4. Fasern oder Schnittfasern: Wie Aramid- und Kohlenstofffasern erhöhen die Reißfestigkeit und Druckverformungsrestfestigkeit des Gummis.
Art und Dosierung der Füllstoffe sollten auf der Grundlage der spezifischen Anwendungsanforderungen des Dichtungsstreifens angepasst werden, um Leistung und Kosten in Einklang zu bringen.
IV. Weichmacher und Weichmacher: Verbesserung der Verarbeitbarkeit und Flexibilität
Weichmacher (z. B. erdölbasierte Weichmacher und Phthalate) werden verwendet, um die Glasübergangstemperatur von Gummi zu senken und so seine Flexibilität und Verarbeitungsfließfähigkeit zu verbessern. Einige Weichmacher können jedoch migrieren oder sich verflüchtigen, was die langfristige Dichtungsleistung beeinträchtigt. Daher werden bei Anwendungen mit hohen Umweltanforderungen (z. B. Lebensmittelkontakt oder medizinische Anwendungen) häufig migrationsarme oder umweltfreundliche Weichmacher (z. B. epoxidiertes Sojaöl) eingesetzt.
V. Antioxidantien und Schutzsysteme: Lebensdauer verlängern
Gummidichtungsstreifen unterliegen bei längerem Gebrauch einer Alterung aufgrund von Faktoren wie Sauerstoff, Ozon und UV-Strahlen. Daher werden Antioxidantien benötigt, um ihre Haltbarkeit zu verbessern:
•Amin-Antioxidantien (wie 4010NA und RD): Sie bieten eine hervorragende Beständigkeit gegen Ozon und thermisch-oxidative Alterung, können jedoch die Verfärbung des Gummis beeinträchtigen.
•Phenolische Antioxidantien (z. B. 2,6-di-tert-butyl-p-kresol): Sie bieten hervorragende antioxidative Eigenschaften und eignen sich für helle oder transparente Gummiprodukte.
•Schutzwachs (z. B. mikrokristallines Wachs): Bildet einen Schutzfilm auf der Gummioberfläche und verlangsamt die Ozonrissbildung.

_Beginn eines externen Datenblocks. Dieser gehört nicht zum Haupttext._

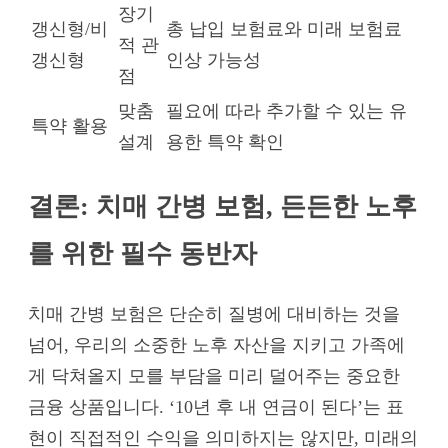
장기
갱신형/비
총 납입 보험료와 미래 보험료
적 관
갱신형
인상 가능성
점
맞춤
필요에 따라 추가할 수 있는 유
특약 활용
설계
용한 특약 확인
결론: 치매 간병 보험, 든든한 노후
를 위한 필수 동반자
치매 간병 보험은 단순히 질병에 대비하는 것을
넘어, 우리의 소중한 노후 자산을 지키고 가족에
게 닥쳐올지 모를 부담을 미리 덜어주는 중요한
금융 상품입니다. ‘10년 후 내 연금이 된다’는 표
현이 직접적인 수익을 의미하지는 않지만, 미래의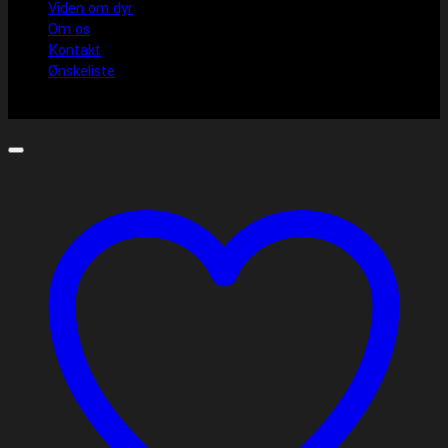
Viden om dyr
Om os
Kontakt
Ønskeliste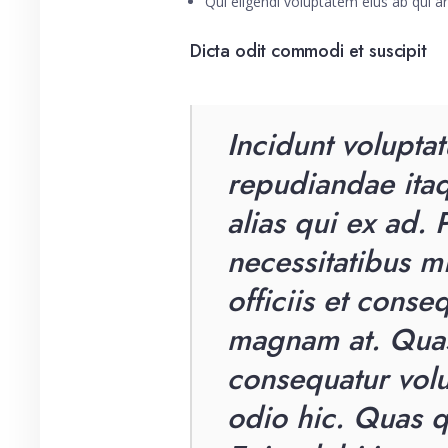
Qui eligendi voluptatem eius ab qui a
Dicta odit commodi et suscipit
Incidunt voluptat
repudiandae itaq
alias qui ex ad. 
necessitatibus m
officiis et cons
magnam at. Quas
consequatur vol
odio hic. Quas q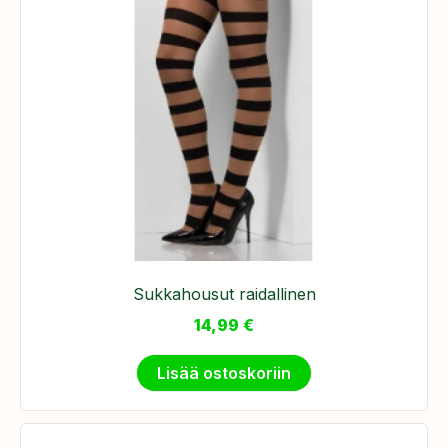
Sukkahousut raidallinen
14,99
€
Lisää ostoskoriin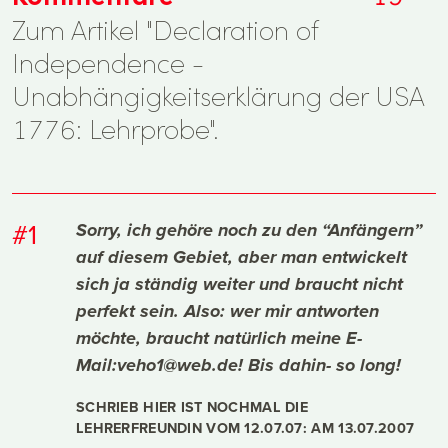
Zum Artikel "Declaration of
Independence -
Unabhängigkeitserklärung der USA
1776: Lehrprobe".
#1
Sorry, ich gehöre noch zu den “Anfängern”
auf diesem Gebiet, aber man entwickelt
sich ja ständig weiter und braucht nicht
perfekt sein. Also: wer mir antworten
möchte, braucht natürlich meine E-
Mail:veho1@web.de! Bis dahin- so long!
SCHRIEB HIER IST NOCHMAL DIE
LEHRERFREUNDIN VOM 12.07.07: AM
13.07.2007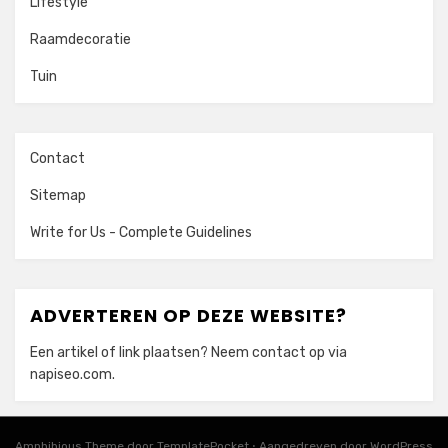
Lifestyle
Raamdecoratie
Tuin
Contact
Sitemap
Write for Us - Complete Guidelines
ADVERTEREN OP DEZE WEBSITE?
Een artikel of link plaatsen? Neem contact op via
napiseo.com
.
Amphibious Theme door
TemplatePocket
⋅
Aangedreven door
WordPress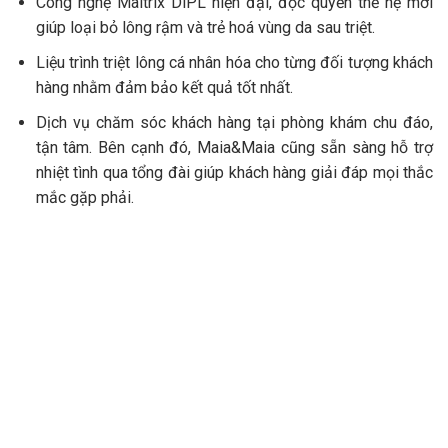
Công nghệ Maitrix DiPL hiện đại, độc quyền thế hệ mới
giúp loại bỏ lông rậm và trẻ hoá vùng da sau triệt.
Liệu trình triệt lông cá nhân hóa cho từng đối tượng khách
hàng nhằm đảm bảo kết quả tốt nhất.
Dịch vụ chăm sóc khách hàng tại phòng khám chu đáo,
tận tâm. Bên cạnh đó, Maia&Maia cũng sẵn sàng hỗ trợ
nhiệt tình qua tổng đài giúp khách hàng giải đáp mọi thắc
mắc gặp phải.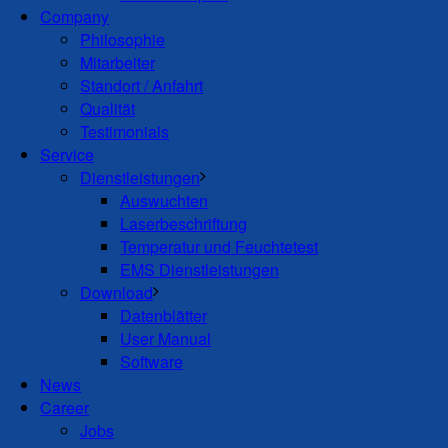
Company
Philosophie
Mitarbeiter
Standort / Anfahrt
Qualität
Testimonials
Service
Dienstleistungen
Auswuchten
Laserbeschriftung
Temperatur und Feuchtetest
EMS Dienstleistungen
Download
Datenblätter
User Manual
Software
News
Career
Jobs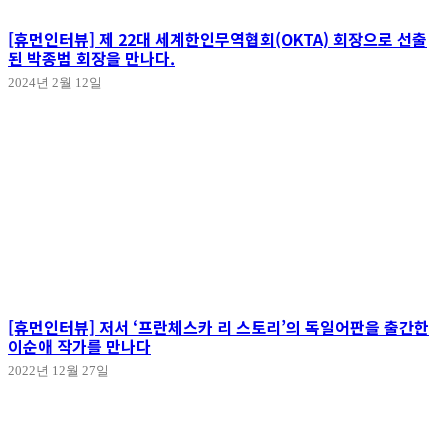
[휴먼인터뷰] 제 22대 세계한인무역협회(OKTA) 회장으로 선출
된 박종범 회장을 만나다.
2024년 2월 12일
[휴먼인터뷰] 저서 ‘프란체스카 리 스토리’의 독일어판을 출간한
이순애 작가를 만나다
2022년 12월 27일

Diese Additive wirken synergetisch, um sicherzustellen, dass Gummidichtungsstreifen auch nach langfristiger Einwirkung rauer Umgebungsbedingungen eine stabile Dichtungsleistung beibehalten.
Abschluss
Die chemische Zusammensetzung von Gummidichtstreifen ist komplex und vielfältig und ihre Leistung wird durch die Gummimatrix, das Vulkanisationssystem, Füllstoffe, Weichmacher und Antioxidantien bestimmt. Durch die rationelle Auswahl und Dosierung dieser chemischen Komponenten können die Elastizität, Witterungsbeständigkeit, Ölbeständigkeit und mechanische Festigkeit des Dichtungsbands optimiert werden, um den Anwendungsanforderungen verschiedener Industrie- und Bausektoren gerecht zu werden. Mit der Verschärfung der Umweltvorschriften und der Entwicklung neuer Polymermaterialien wird die chemische Zusammensetzung von Gummidichtungsstreifen in Zukunft weiter im Hinblick auf hohe Leistung, geringe Toxizität und Nachhaltigkeit optimiert.